Developer Seán Dunne (65) has suffered a major setback in his legal dispute with one of his sons over the multi-million euro proceeds from the sale of a Dublin mansion.
Earlier this year the bankrupt 'Baron of Ballsbridge' issued proceedings against John Dunne (32) in New York, where his son lives, over €11.6m he claims is owed to a trust for four of his other children.
But the businessman has suffered a setback after a US court gave permission for his bankruptcy trustee, Richard Coan, to intervene in the case.
The trustee is opposing the lawsuit and has sought court approval to receive the cash as part of the settlement of a fraudulent transfer lawsuit.
Moves by Mr Dunne to keep the case in a New York court also failed after a motion by his son and Mr Coan to move the case to a Connecticut court was approved.
The Carlow-born developer filed for bankruptcy in the US state in 2013 with debts of around €700m.

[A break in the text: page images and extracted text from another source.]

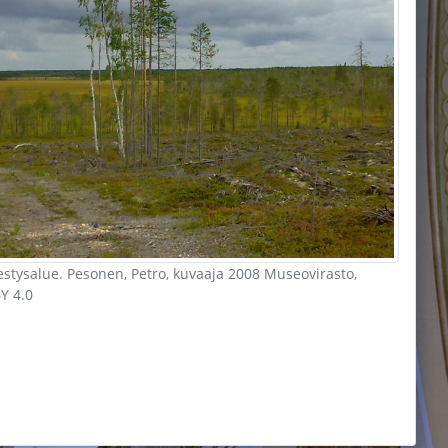
stysalue. Pesonen, Petro, kuvaaja 2008 Museovirasto,
Y 4.0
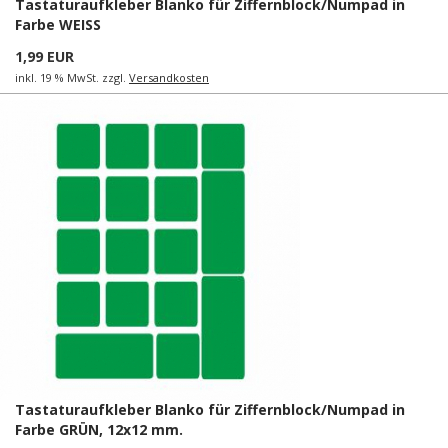
Tastaturaufkleber Blanko für Ziffernblock/Numpad in
Farbe WEISS
1,99 EUR
inkl. 19 % MwSt. zzgl.
Versandkosten
Tastaturaufkleber Blanko für Ziffernblock/Numpad in
Farbe GRÜN, 12x12 mm.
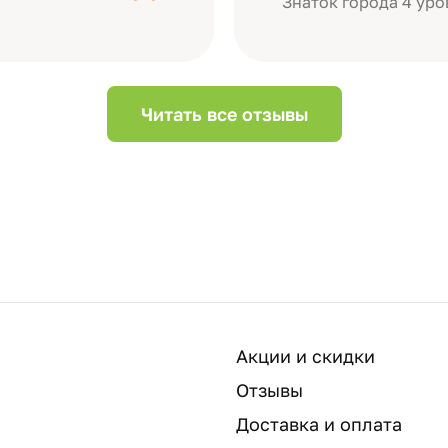
Знаток города 4 уро
Читать все отзывы
Акции и скидки
Отзывы
Доставка и оплата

The decision on Monday by a New York District Court to move the case means the high-stakes lawsuit could be dealt with by a judge already familiar with the protracted bankruptcy during which Mr Dunne has been held in contempt of court. His case against his son revolves around the proceeds from the sale of Walford, on Shrewsbury Road, Dublin, a property now owned by a trust linked to financier Dermot Desmond, which bought it for around €14m in 2016.
It became Ireland's most expensive home in 2005 when Mr Dunne bought it for his then wife Gayle Killilea (45) for €57.9m.

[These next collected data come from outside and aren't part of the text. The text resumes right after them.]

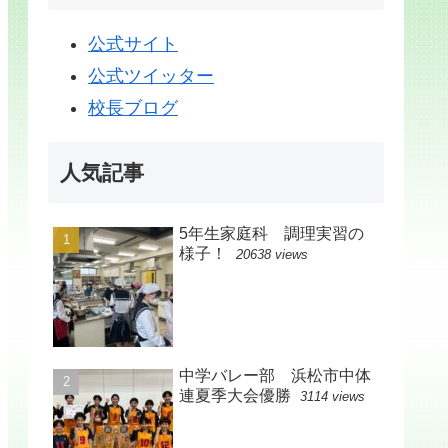
公式サイト
公式ツイッター
校長ブログ
人気記事
5年生家庭科 調理実習の
様子！
20638 views
中学バレー部 浜松市中体
連夏季大会優勝
3114 views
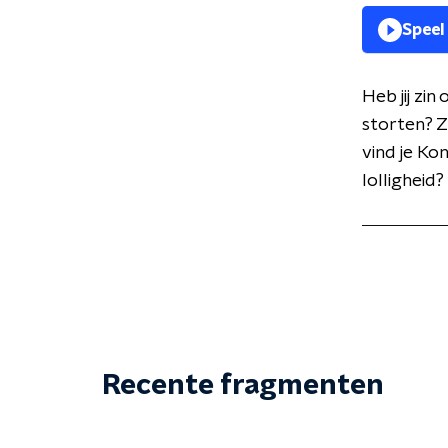
Speel
Heb jij zi
storten? Z
vind je Ko
lolligheid?
Recente fragmenten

But they never lived there and its beneficial ownership would become a major issue in the bankruptcy.
Last year a US jury found Ms Killilea should pay €18m to the trustee in respect of assets which were fraudulently transferred by her ex-husband. The sum included the €14m proceeds from the sale of Walford.
What remained of this money was held in a Swiss bank account by Yesreb Holdings, of which John Dunne was the principal.

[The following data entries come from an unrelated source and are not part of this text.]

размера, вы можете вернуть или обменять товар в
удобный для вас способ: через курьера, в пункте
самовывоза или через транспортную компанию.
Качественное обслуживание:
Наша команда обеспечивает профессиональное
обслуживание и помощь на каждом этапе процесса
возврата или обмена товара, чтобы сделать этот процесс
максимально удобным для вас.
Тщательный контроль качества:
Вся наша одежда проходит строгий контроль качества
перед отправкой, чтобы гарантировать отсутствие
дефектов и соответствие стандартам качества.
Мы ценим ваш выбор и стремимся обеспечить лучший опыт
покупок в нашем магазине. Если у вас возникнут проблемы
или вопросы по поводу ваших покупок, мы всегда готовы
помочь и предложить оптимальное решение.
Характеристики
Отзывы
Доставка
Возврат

The cash was transferred to the trustee in February as part settlement of the fraudulent asset transfer finding.
Mr Dunne tried to block the transfer, claiming the cash was owed to a trust for four children he had with Ms Killilea.
This was disputed by lawyers for Ms Killilea and John Dunne, Seán Dunne's son from a previous marriage.
In a court filing earlier this year, John Dunne denied no less than 17 allegations made by his father. While he admitted he was the sole director of Yesreb, he denied holding shares for his half-siblings or that it was intended he would act for their benefit as director.
He also denied his father's claim that if the funds were depleted, his half-siblings would be "robbed of the benefits owed to them".